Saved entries
□ □ □

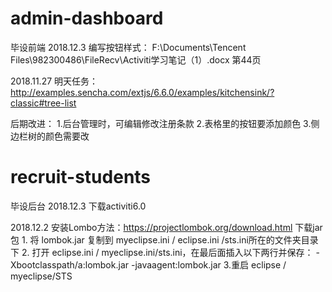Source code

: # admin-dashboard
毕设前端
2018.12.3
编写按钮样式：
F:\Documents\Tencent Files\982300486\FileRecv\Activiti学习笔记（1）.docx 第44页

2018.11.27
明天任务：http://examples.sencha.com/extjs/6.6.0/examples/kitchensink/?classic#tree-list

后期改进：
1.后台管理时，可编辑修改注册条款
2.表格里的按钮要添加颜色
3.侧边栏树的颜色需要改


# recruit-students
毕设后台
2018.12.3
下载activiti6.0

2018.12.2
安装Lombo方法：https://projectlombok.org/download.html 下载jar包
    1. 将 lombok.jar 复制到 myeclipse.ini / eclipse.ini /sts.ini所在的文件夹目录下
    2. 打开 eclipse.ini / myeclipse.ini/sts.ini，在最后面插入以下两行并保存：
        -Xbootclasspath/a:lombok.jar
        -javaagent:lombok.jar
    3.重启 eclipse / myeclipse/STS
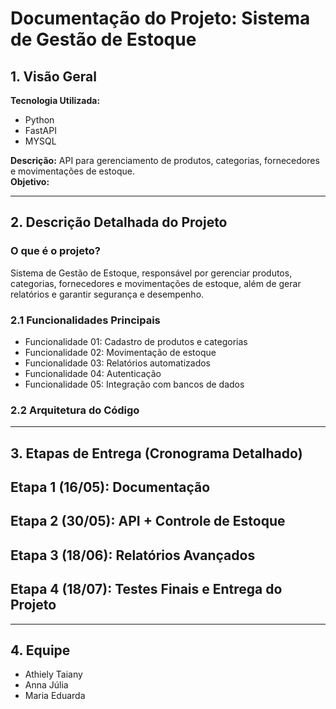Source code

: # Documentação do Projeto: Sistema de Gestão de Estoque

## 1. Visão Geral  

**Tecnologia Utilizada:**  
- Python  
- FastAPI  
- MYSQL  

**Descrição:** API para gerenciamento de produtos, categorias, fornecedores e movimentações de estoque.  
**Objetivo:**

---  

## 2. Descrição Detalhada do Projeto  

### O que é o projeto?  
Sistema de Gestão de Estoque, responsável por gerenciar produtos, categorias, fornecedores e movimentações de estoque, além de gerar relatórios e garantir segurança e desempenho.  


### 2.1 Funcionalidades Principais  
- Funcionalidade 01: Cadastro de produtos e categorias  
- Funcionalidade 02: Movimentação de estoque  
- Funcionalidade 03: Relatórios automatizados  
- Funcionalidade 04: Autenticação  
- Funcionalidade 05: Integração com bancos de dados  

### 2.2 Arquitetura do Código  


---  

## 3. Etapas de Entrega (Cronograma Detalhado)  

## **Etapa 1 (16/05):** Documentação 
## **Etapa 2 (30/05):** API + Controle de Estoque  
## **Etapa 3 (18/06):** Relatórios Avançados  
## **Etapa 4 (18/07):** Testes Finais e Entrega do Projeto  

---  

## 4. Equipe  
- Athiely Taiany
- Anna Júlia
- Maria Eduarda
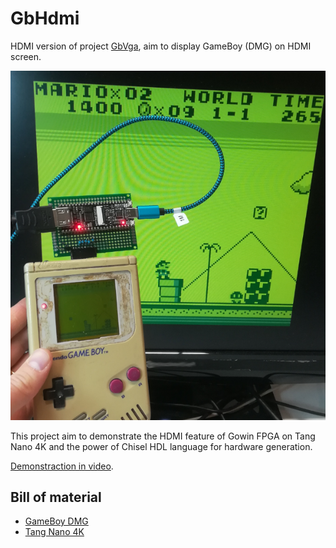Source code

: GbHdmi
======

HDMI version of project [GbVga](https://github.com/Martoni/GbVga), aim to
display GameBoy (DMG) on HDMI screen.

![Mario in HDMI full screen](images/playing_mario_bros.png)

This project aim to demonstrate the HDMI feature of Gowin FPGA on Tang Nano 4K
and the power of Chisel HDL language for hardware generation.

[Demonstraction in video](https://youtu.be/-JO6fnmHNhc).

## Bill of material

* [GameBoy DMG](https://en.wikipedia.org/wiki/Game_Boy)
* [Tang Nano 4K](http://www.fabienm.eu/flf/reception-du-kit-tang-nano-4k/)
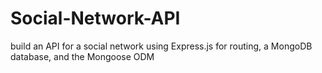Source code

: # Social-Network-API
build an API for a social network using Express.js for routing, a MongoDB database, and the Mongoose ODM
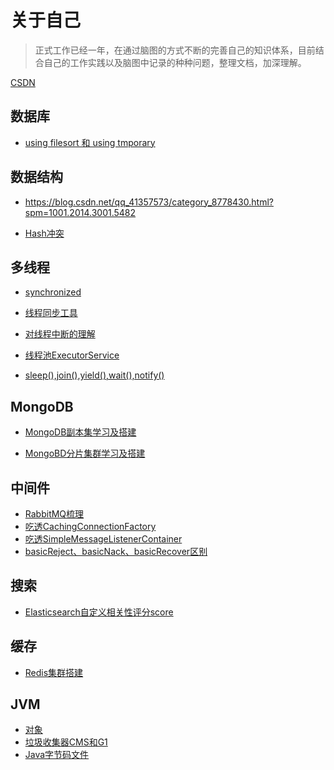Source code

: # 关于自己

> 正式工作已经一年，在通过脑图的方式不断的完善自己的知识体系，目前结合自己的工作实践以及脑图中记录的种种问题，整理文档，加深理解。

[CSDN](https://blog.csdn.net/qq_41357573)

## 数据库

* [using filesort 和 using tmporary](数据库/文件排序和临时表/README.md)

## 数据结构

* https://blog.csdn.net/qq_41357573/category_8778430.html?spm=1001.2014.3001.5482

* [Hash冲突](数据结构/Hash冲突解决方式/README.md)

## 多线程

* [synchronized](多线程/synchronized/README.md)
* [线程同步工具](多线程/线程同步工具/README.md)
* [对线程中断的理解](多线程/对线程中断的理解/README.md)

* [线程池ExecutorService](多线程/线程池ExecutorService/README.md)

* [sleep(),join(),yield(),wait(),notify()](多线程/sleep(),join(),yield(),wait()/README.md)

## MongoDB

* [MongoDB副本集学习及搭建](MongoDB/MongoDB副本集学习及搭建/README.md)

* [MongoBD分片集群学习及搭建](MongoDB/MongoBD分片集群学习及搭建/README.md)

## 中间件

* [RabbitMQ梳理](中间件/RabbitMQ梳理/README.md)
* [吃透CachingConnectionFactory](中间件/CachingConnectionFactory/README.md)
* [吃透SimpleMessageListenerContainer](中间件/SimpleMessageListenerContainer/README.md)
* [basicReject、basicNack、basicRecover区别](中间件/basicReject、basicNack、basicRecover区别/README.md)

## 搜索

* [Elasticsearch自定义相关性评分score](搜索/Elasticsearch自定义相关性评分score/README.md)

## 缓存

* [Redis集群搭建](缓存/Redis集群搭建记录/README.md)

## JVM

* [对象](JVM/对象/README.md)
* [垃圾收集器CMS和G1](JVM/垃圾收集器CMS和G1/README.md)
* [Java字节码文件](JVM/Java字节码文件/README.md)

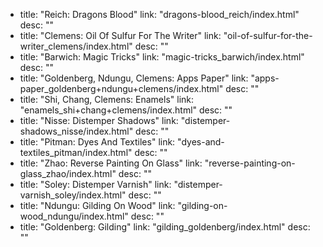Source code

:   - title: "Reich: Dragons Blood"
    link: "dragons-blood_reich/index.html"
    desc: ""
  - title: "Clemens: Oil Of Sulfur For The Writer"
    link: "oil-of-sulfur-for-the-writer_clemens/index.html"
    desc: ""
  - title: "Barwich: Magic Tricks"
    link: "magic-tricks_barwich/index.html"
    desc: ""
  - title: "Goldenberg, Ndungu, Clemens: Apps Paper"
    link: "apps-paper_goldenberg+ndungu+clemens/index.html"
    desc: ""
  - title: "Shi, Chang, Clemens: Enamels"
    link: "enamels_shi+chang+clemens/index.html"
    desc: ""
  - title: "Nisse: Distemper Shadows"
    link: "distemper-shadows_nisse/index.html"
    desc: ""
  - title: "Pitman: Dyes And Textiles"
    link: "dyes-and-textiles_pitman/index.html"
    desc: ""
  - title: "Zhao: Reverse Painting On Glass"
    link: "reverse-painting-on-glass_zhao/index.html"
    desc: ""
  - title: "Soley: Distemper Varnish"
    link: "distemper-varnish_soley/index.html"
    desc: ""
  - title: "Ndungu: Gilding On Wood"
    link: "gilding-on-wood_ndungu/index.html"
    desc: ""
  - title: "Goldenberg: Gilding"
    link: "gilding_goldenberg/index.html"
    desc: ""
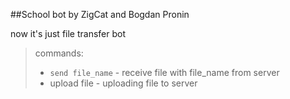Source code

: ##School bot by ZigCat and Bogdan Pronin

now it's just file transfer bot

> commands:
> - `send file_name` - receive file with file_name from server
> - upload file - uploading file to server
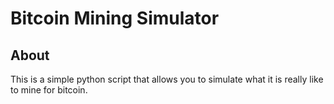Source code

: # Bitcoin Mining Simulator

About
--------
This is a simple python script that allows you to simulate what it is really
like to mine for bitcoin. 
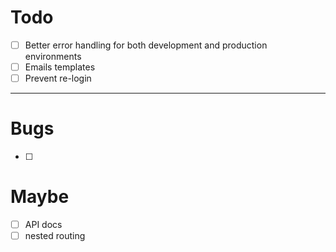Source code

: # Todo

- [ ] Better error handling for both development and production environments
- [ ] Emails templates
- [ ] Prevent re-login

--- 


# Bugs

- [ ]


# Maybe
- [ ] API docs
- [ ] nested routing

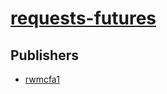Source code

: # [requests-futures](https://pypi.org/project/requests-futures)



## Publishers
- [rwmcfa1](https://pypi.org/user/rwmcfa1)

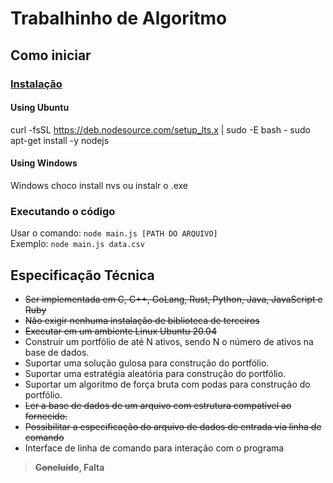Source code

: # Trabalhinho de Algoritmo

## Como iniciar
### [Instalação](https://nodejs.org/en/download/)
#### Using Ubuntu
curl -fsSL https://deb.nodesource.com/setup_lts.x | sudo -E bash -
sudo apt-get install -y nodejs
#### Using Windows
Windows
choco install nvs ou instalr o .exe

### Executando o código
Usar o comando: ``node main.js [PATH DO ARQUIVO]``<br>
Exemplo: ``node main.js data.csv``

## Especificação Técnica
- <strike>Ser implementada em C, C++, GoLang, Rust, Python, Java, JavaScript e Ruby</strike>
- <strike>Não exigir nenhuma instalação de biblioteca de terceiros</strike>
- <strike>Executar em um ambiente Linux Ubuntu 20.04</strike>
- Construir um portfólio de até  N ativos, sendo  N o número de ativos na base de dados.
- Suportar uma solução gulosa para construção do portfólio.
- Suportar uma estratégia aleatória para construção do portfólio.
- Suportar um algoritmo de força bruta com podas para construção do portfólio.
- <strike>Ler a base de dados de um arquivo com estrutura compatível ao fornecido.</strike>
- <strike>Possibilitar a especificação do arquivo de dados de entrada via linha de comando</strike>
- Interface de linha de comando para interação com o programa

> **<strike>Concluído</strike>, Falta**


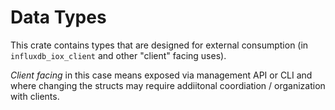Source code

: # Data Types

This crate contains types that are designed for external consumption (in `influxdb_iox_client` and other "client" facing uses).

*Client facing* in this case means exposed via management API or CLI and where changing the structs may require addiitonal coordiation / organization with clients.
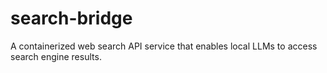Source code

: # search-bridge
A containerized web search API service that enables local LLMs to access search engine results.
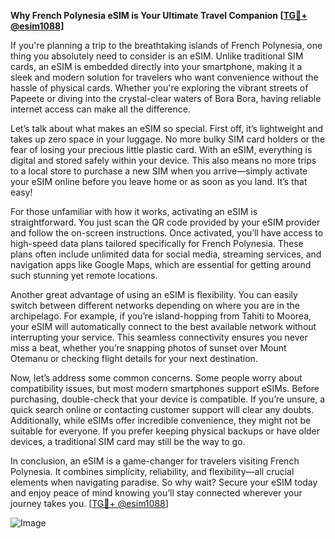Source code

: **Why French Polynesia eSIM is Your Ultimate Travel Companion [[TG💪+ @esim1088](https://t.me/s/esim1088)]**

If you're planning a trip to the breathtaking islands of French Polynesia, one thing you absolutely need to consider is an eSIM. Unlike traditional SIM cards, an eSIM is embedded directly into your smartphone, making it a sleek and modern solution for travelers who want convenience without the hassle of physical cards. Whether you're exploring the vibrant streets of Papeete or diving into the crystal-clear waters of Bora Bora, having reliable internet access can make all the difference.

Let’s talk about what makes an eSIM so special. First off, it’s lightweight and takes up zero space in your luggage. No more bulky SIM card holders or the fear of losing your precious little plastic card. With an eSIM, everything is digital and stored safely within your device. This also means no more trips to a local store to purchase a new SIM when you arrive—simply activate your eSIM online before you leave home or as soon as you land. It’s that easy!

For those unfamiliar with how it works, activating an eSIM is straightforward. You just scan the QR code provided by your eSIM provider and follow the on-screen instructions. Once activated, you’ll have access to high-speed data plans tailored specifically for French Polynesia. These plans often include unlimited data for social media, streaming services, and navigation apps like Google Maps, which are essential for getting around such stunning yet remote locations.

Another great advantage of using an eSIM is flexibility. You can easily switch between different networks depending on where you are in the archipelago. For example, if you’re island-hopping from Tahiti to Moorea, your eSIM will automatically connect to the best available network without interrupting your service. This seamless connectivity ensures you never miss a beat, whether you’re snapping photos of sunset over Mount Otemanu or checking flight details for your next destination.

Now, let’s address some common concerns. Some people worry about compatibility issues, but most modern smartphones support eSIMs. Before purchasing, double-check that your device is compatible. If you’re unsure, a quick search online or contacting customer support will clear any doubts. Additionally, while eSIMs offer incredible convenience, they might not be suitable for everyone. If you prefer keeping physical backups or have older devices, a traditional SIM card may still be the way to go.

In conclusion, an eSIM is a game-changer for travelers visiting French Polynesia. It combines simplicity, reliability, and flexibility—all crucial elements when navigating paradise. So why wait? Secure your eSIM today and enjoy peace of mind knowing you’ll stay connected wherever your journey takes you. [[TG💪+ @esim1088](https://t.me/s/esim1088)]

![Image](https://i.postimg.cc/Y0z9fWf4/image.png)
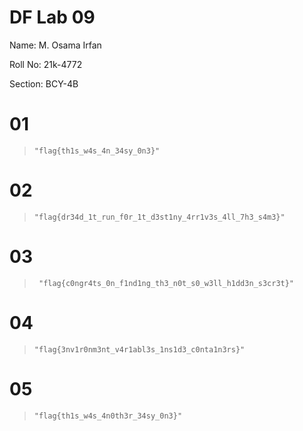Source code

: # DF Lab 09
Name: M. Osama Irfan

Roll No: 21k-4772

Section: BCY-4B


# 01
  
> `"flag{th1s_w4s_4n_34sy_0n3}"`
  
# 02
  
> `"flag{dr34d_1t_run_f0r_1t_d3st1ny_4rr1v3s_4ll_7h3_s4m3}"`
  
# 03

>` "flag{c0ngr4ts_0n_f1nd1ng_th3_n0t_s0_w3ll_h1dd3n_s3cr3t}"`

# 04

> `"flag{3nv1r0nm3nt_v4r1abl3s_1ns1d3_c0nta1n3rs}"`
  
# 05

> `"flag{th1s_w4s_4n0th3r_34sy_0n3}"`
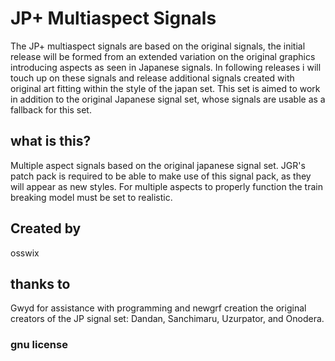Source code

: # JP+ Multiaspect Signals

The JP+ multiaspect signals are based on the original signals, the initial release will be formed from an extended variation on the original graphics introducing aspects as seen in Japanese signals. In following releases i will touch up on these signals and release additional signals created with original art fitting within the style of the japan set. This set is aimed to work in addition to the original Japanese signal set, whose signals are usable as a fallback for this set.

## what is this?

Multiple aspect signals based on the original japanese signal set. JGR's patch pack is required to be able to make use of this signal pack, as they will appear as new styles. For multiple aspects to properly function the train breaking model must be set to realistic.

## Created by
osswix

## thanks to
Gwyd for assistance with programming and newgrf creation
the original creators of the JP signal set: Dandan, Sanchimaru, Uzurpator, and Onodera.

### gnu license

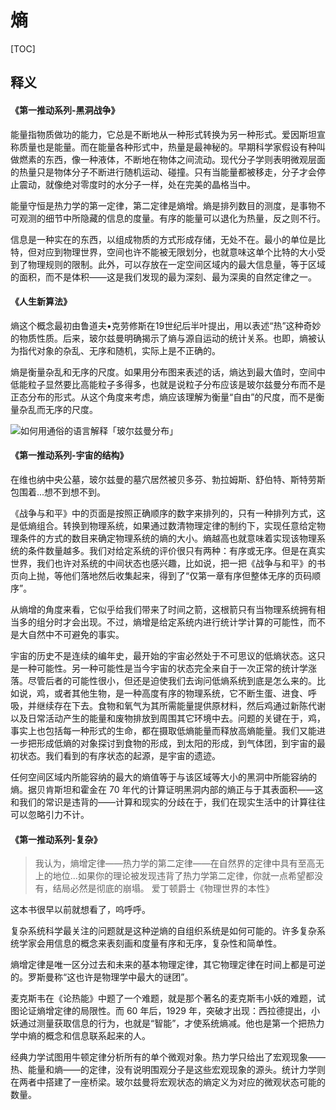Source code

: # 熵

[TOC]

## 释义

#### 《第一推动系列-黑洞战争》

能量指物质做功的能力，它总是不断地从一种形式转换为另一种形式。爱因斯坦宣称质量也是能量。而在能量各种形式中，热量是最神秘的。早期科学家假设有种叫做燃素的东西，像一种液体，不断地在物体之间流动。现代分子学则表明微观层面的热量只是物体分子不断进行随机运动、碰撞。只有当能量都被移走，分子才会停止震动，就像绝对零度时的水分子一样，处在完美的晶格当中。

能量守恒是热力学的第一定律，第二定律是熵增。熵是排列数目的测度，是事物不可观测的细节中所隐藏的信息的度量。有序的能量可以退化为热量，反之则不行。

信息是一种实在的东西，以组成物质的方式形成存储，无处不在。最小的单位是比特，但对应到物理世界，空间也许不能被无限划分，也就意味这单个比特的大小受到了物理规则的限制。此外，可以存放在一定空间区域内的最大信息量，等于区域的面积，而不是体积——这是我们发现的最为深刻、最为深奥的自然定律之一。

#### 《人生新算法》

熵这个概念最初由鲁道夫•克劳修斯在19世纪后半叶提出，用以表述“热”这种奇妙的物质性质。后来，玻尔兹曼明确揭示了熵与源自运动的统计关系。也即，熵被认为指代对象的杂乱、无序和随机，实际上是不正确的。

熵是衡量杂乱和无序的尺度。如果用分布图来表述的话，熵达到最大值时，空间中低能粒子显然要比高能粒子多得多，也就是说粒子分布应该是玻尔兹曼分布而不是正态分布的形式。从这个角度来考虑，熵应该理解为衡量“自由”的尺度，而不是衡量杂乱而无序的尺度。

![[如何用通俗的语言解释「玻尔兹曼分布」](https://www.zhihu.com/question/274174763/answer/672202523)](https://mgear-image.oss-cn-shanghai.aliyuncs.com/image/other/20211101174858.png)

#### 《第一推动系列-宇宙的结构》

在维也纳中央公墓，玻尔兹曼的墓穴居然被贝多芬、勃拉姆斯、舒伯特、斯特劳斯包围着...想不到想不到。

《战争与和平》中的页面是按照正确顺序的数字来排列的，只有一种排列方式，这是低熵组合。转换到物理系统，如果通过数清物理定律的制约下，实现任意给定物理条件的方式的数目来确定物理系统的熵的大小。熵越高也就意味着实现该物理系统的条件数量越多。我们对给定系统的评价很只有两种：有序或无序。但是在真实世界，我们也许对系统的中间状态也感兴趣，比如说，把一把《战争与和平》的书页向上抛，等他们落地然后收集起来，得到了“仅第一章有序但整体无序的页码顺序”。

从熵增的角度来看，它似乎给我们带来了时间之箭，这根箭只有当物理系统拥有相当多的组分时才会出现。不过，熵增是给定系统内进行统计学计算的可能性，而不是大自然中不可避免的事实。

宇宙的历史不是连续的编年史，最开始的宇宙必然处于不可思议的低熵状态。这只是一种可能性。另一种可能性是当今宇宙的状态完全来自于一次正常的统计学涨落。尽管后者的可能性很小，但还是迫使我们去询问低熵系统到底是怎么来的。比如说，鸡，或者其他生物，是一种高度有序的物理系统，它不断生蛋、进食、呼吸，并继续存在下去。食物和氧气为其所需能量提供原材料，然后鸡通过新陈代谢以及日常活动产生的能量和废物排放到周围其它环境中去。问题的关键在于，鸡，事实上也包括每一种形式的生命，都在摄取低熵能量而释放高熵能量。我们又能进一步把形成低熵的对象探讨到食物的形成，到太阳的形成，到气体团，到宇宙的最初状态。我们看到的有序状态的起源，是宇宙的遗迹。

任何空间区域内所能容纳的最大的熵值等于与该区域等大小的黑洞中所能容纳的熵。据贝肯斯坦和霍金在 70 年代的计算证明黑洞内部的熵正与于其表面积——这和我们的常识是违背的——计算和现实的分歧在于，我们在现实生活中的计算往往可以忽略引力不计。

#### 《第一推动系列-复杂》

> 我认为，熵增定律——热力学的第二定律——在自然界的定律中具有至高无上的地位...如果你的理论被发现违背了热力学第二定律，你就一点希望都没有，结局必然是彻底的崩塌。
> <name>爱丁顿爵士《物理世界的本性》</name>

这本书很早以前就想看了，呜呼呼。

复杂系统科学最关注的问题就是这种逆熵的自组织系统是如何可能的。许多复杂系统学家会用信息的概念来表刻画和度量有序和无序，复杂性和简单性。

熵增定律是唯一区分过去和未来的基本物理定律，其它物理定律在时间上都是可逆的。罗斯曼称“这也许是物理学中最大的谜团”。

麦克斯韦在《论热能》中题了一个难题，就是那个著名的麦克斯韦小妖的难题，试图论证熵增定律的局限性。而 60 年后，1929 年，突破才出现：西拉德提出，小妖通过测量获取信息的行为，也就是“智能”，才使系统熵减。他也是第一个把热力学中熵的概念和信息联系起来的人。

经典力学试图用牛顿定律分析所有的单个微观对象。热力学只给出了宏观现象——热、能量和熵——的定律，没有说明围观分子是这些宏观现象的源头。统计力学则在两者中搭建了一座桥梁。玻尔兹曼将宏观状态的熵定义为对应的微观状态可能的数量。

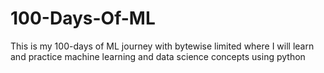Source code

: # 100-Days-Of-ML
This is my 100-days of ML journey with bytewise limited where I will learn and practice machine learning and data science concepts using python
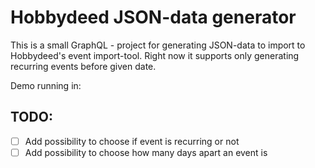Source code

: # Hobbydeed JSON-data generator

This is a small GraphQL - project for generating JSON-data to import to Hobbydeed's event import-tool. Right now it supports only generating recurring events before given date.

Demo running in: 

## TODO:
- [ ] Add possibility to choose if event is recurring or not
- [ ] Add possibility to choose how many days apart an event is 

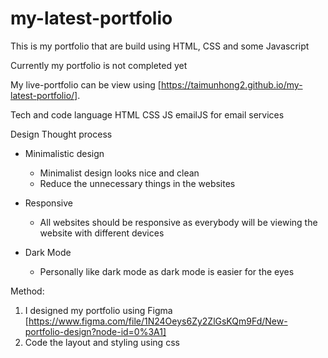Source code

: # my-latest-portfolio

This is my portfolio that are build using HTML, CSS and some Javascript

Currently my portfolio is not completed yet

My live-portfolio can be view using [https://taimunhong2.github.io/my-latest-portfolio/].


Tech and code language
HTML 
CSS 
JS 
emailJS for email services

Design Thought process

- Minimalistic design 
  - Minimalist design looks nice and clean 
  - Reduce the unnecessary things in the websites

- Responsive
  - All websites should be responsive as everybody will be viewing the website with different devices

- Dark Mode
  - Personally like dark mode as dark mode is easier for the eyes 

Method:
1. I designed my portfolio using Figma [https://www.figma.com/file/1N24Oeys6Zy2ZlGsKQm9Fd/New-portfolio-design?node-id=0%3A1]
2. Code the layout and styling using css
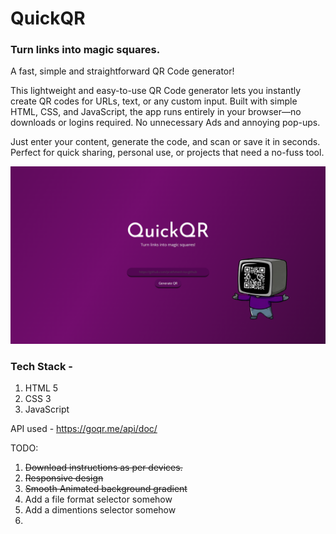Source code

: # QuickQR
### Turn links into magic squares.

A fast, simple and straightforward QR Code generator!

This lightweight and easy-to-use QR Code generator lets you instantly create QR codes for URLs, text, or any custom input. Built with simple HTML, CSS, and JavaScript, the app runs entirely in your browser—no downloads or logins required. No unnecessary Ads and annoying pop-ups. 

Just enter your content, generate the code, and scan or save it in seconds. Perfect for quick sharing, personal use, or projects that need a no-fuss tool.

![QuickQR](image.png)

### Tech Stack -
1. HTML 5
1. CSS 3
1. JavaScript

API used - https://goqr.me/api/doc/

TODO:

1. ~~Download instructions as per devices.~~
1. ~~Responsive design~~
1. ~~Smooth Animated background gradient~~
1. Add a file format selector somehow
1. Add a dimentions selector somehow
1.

□ □ □

Convert the lines between the one containing "This is a small" and the one containing "A fast, simple", inclusive, into a Markdown table with the columns No. and Text, numbering each row and omitting blank lines and pictures.

**SOLUTION FOR THIS PROBLEM**
| No. | Text |
|---|---|
| 1 | This is a small GraphQL - project for generating JSON-data to import to Hobbydeed's event import-tool. Right now it supports only generating recurring events before given date. |
| 2 | Demo running in:  |
| 3 | ## TODO: |
| 4 | - [ ] Add possibility to choose if event is recurring or not |
| 5 | - [ ] Add possibility to choose how many days apart an event is  |
| 6 | Source code |
| 7 | : # my-latest-portfolio |
| 8 | This is my portfolio that are build using HTML, CSS and some Javascript |
| 9 | Currently my portfolio is not completed yet |
| 10 | My live-portfolio can be view using [https://taimunhong2.github.io/my-latest-portfolio/]. |
| 11 | Tech and code language |
| 12 | HTML  |
| 13 | CSS  |
| 14 | JS  |
| 15 | emailJS for email services |
| 16 | Design Thought process |
| 17 | - Minimalistic design  |
| 18 |   - Minimalist design looks nice and clean  |
| 19 |   - Reduce the unnecessary things in the websites |
| 20 | - Responsive |
| 21 |   - All websites should be responsive as everybody will be viewing the website with different devices |
| 22 | - Dark Mode |
| 23 |   - Personally like dark mode as dark mode is easier for the eyes  |
| 24 | Method: |
| 25 | 1. I designed my portfolio using Figma [https://www.figma.com/file/1N24Oeys6Zy2ZlGsKQm9Fd/New-portfolio-design?node-id=0%3A1] |
| 26 | 2. Code the layout and styling using css |
| 27 | Source code |
| 28 | : # QuickQR |
| 29 | ### Turn links into magic squares. |
| 30 | A fast, simple and straightforward QR Code generator! |